• PROBLEM 1:
From the Detlef Wagenknecht profile, list every city named as the site of a competition in which Wagenknecht ran.
• PROBLEM 2:
For each statement, say whether it agrees with the Detlef Wagenknecht profile. Give yes or no, and quote the words that decide it. (a) Wagenknecht won the individual 800 m at the 1977 European Junior Championships. (b) He placed sixth in the 800 m final at the 1980 Summer Olympics. (c) Track & Field News ranked him in the world top ten four times.
• PROBLEM 3:
Reproduce, word for word, the stretch of the Detlef Wagenknecht profile from "Achievements and titles" through "IAAF World Cup.".

• PASSAGE:
^^^^^^^^^^^^^^^^

Personal information
- Born: 3 January 1959 (age 67) East Berlin, East Germany (now Berlin, Germany)
- Height: 193 cm (6 ft 4 in)
- Weight: 74 kg (163 lb)

Sport
- Country: East Germany
- Sport: Athletics
- Event: 800 metres
- Coached by: Jürgen Haase

Achievements and titles
- Personal best(s): 600 m: 1:15.68 (1983) 800 m: 1:44.81 (1981) 1000 m: 2:16.7a (1982)

Medal record
European Junior Championships
| Gold medal – first place | 1977 Donetsk | 4 × 400 m relay |
| Silver medal – second place | 1977 Donetsk | 800 m |

= Detlef Wagenknecht =

German middle-distance runner

Detlef Wagenknecht (born 3 January 1959) is a German former middle-distance runner. Representing East Germany, he was a finalist in men's 800 metres at the 1980 Summer Olympics and the 1982 European Championships and placed third at the 1981 IAAF World Cup.

==Career==

At the 1977 European Junior Championships in Donetsk, Wagenknecht won gold in the 4 × 400 m relay (as part of the East German team) and silver in the individual 800 m (behind his teammate Andreas Busse). In 1978 Wagenknecht became East German champion for the first time, running a personal best 1:45.84 at the national championships to defeat Jürgen Straub and Olaf Beyer; at the European Championships in Prague later that summer he was eliminated in the semi-finals as Beyer won gold.

Wagenknecht lost to Beyer in the 1979 East German championships, but regained his title in 1980. At the 1980 Summer Olympics in Moscow he won his heat and placed a close second to Sebastian Coe in his semi-final; in the final he placed sixth, the second-best East German after Busse.

At the 1981 East German championships in Jena, Wagenknecht again lost to Beyer, but placed second in a personal best 1:44.81. He represented East Germany at the 1981 IAAF World Cup in Rome, placing third behind Coe and James Robinson; Track & Field News ranked Wagenknecht a career-best fifth in the world in its 1981 rankings, the second time (after 1978) that he'd been ranked in the top ten.

In 1982, Wagenknecht won his third national title, ahead of Beyer; at the European Championships in Athens he placed sixth. He was ranked seventh in the world by Track & Field News, his third and final top ten appearance. In 1983 he was national champion both indoors and outdoors, but was eliminated in the semi-finals at the inaugural Athletics World Championships in Helsinki; he stayed with the leading group until the end, but was outkicked.

Wagenknecht won his final East German titles in 1984, repeating as indoor and outdoor champion. At the 1985 IAAF World Cup in Canberra he placed fourth.

Nationally, Wagenknecht represented Sports Club Dynamo Berlin. He was coached by former long-distance runner Jürgen Haase.

^^^^^^^^^^^^^^^^

• AVAILABLE DATA:
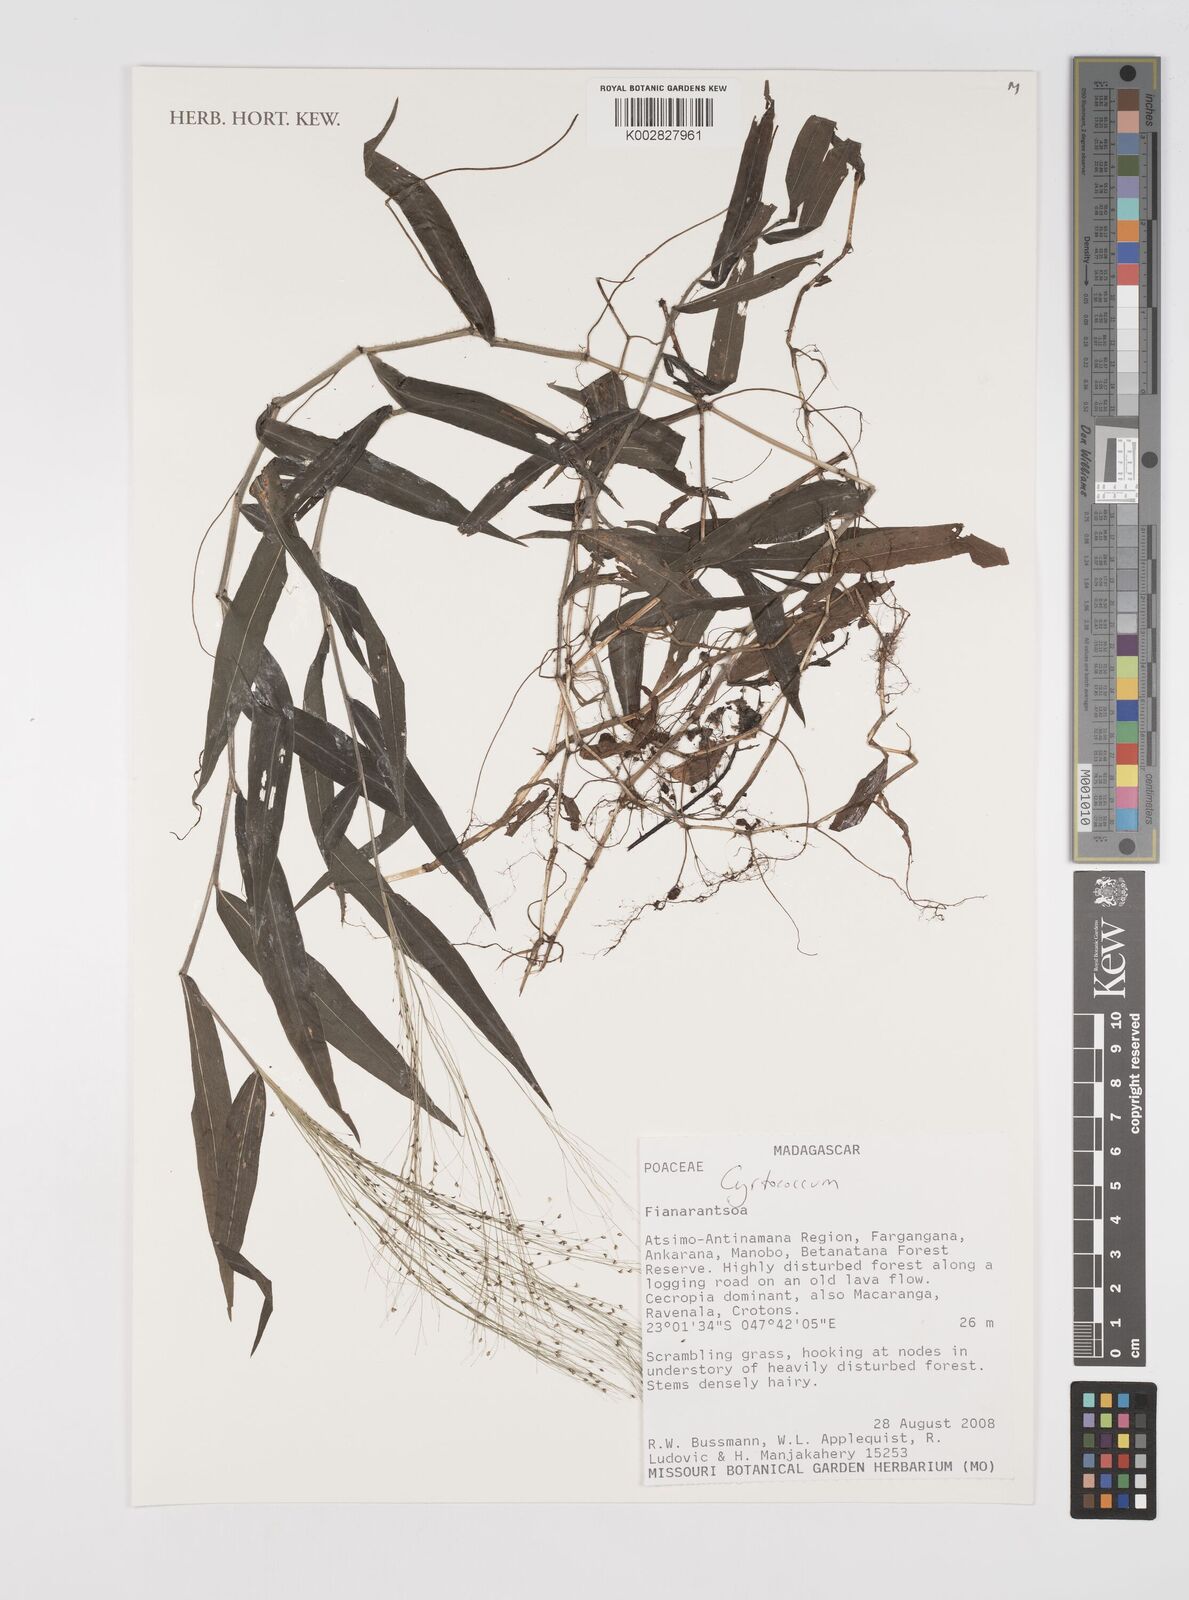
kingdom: Plantae
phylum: Tracheophyta
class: Liliopsida
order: Poales
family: Poaceae
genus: Cyrtococcum
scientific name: Cyrtococcum
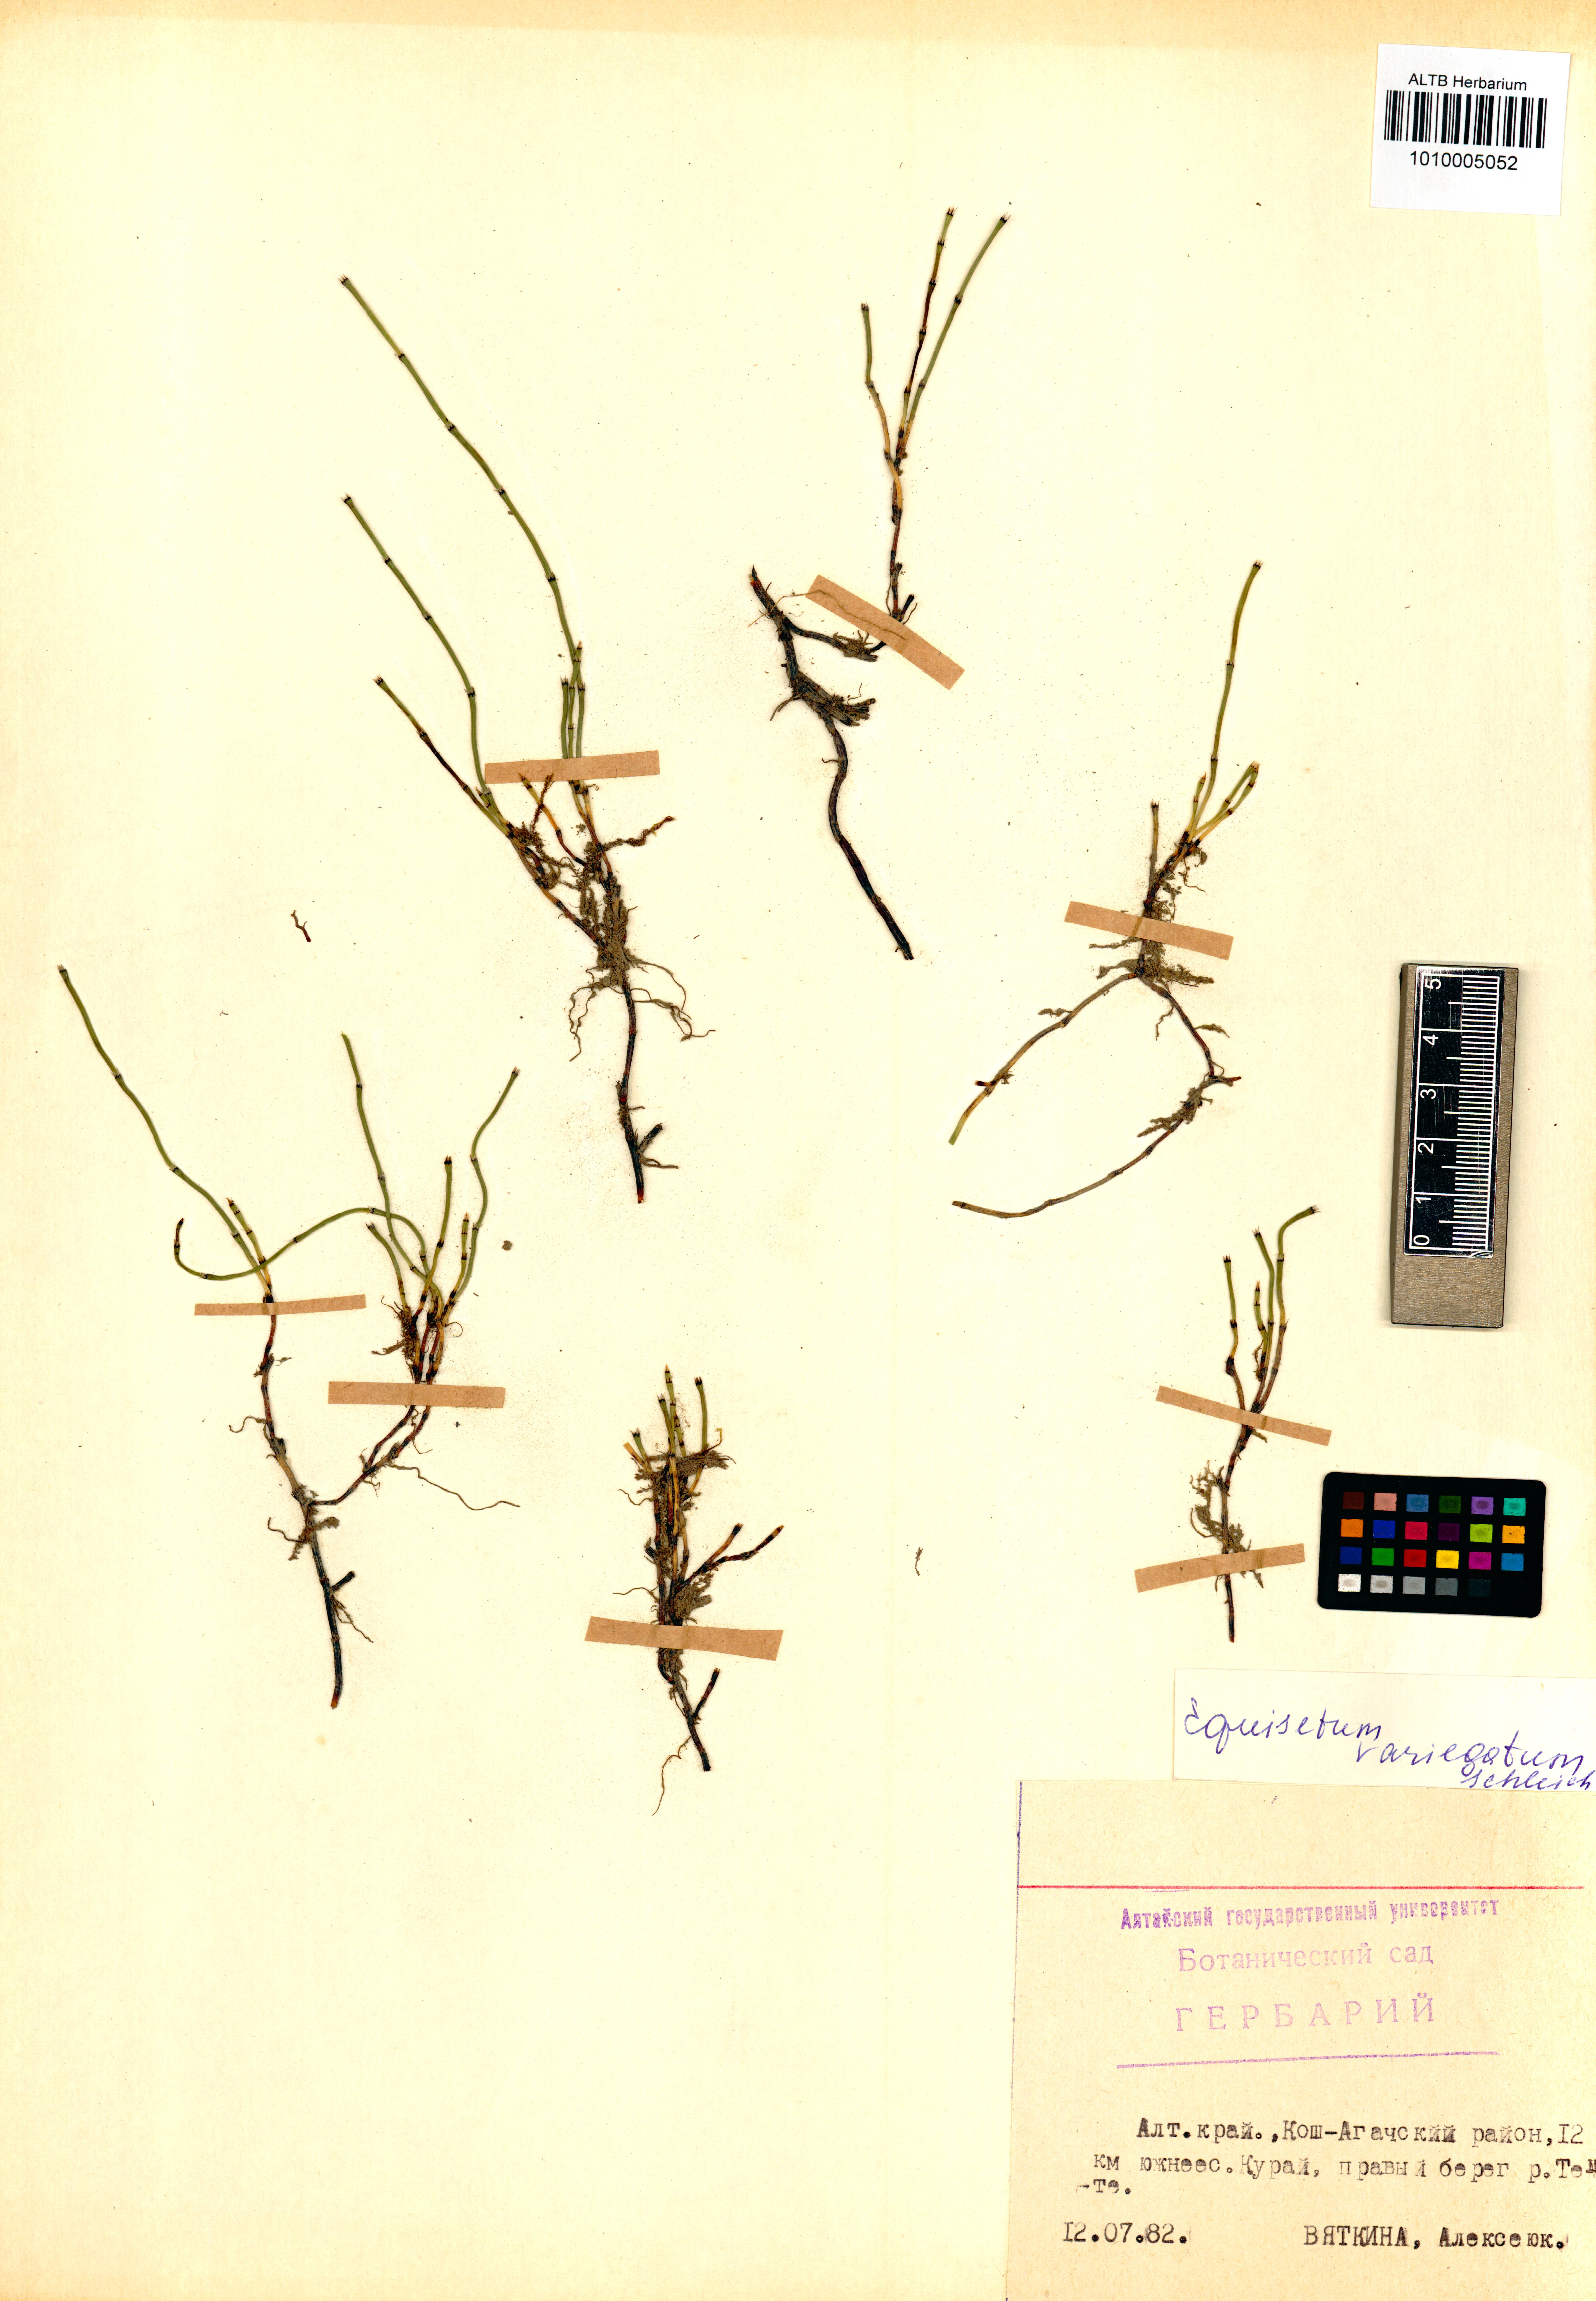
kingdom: Plantae
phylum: Tracheophyta
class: Polypodiopsida
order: Equisetales
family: Equisetaceae
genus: Equisetum
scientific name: Equisetum variegatum
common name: Variegated horsetail
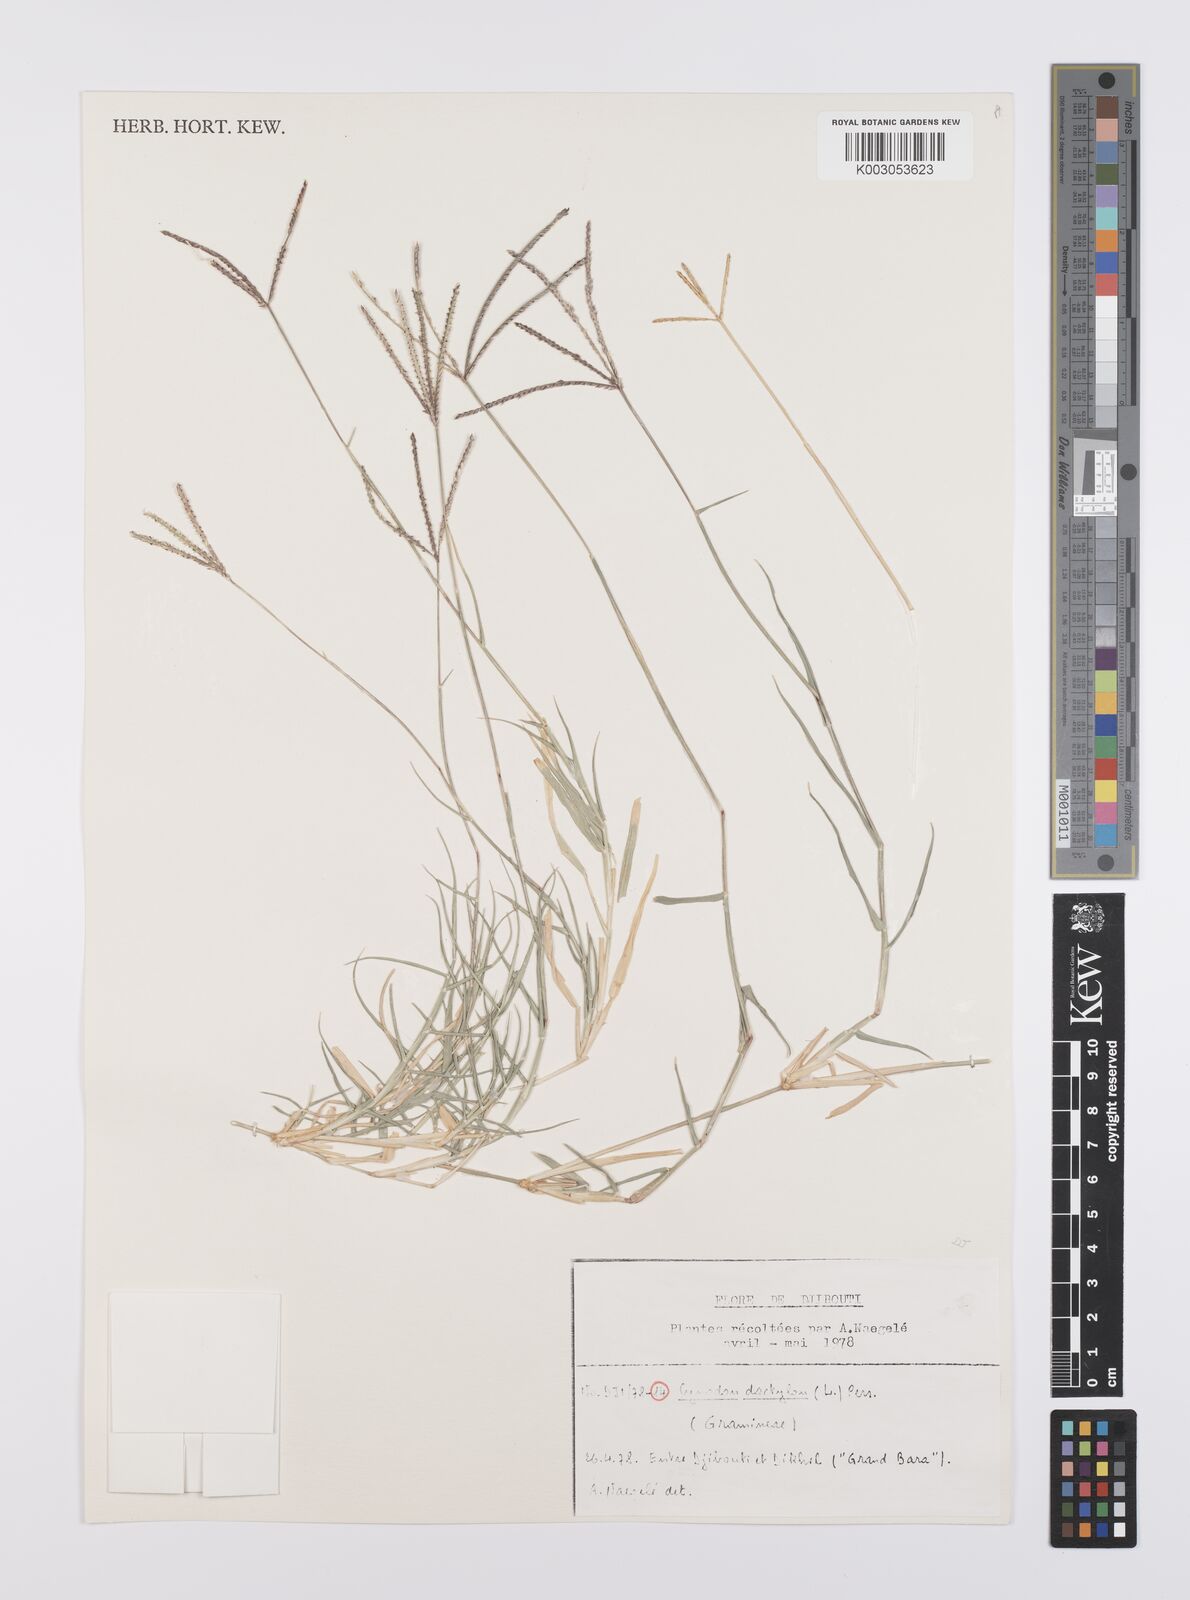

^^^^^^^^^^^^^^^^

• EXERCISE ANSWER 1:
Donetsk, Prague, Moscow, Jena, Rome, Athens, Helsinki, Canberra

• EXERCISE ANSWER 2:
(a) No: "silver in the individual 800 m (behind his teammate Andreas Busse)"
(b) Yes: "in the final he placed sixth"
(c) No: "his third and final top ten appearance"

• EXERCISE ANSWER 3:
Achievements and titles
- Personal best(s): 600 m: 1:15.68 (1983) 800 m: 1:44.81 (1981) 1000 m: 2:16.7a (1982)

Medal record
European Junior Championships
| Gold medal – first place | 1977 Donetsk | 4 × 400 m relay |
| Silver medal – second place | 1977 Donetsk | 800 m |

= Detlef Wagenknecht =

German middle-distance runner

Detlef Wagenknecht (born 3 January 1959) is a German former middle-distance runner. Representing East Germany, he was a finalist in men's 800 metres at the 1980 Summer Olympics and the 1982 European Championships and placed third at the 1981 IAAF World Cup.